◆ Exercise
Begin with the line containing "- servlet理论上可以" and reproduce it and all later lines exactly, through the last line of the records. Add nothing else.

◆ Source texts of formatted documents
((

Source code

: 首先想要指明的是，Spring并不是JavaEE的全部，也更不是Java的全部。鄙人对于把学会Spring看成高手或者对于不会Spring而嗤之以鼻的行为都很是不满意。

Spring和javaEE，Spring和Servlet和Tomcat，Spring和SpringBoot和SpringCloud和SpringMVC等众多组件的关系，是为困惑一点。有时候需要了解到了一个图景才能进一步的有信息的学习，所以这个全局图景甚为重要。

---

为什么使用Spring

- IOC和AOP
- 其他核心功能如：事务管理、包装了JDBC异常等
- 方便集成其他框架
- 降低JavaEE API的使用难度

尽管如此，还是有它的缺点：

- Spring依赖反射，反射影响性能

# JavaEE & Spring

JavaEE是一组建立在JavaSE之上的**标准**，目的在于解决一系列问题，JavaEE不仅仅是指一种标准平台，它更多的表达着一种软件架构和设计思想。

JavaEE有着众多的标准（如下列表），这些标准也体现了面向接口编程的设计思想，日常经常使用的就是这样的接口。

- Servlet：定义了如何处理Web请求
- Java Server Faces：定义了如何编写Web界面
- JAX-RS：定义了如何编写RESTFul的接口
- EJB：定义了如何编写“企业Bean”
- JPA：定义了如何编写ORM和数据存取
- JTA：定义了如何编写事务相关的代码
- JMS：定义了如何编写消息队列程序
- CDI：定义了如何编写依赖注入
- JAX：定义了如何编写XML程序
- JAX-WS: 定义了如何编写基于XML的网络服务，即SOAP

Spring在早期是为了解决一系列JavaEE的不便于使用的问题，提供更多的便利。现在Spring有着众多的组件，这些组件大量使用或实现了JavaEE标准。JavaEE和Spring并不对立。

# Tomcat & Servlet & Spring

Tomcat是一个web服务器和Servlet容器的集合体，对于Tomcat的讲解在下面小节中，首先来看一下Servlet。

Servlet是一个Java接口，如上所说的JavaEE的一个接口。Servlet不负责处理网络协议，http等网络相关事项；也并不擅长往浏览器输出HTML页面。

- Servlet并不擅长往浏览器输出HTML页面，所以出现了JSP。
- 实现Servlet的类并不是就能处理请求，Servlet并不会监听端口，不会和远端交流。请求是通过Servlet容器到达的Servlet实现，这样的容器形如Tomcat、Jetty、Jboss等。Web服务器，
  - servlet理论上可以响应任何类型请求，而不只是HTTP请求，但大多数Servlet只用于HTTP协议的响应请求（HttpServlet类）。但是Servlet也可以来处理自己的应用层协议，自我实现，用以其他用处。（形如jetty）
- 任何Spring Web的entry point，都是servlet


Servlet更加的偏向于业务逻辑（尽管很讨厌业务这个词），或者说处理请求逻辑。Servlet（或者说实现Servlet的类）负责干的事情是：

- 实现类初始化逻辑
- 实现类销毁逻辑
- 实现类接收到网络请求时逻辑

))

◆ Task solution
  - servlet理论上可以响应任何类型请求，而不只是HTTP请求，但大多数Servlet只用于HTTP协议的响应请求（HttpServlet类）。但是Servlet也可以来处理自己的应用层协议，自我实现，用以其他用处。（形如jetty）
- 任何Spring Web的entry point，都是servlet


Servlet更加的偏向于业务逻辑（尽管很讨厌业务这个词），或者说处理请求逻辑。Servlet（或者说实现Servlet的类）负责干的事情是：

- 实现类初始化逻辑
- 实现类销毁逻辑
- 实现类接收到网络请求时逻辑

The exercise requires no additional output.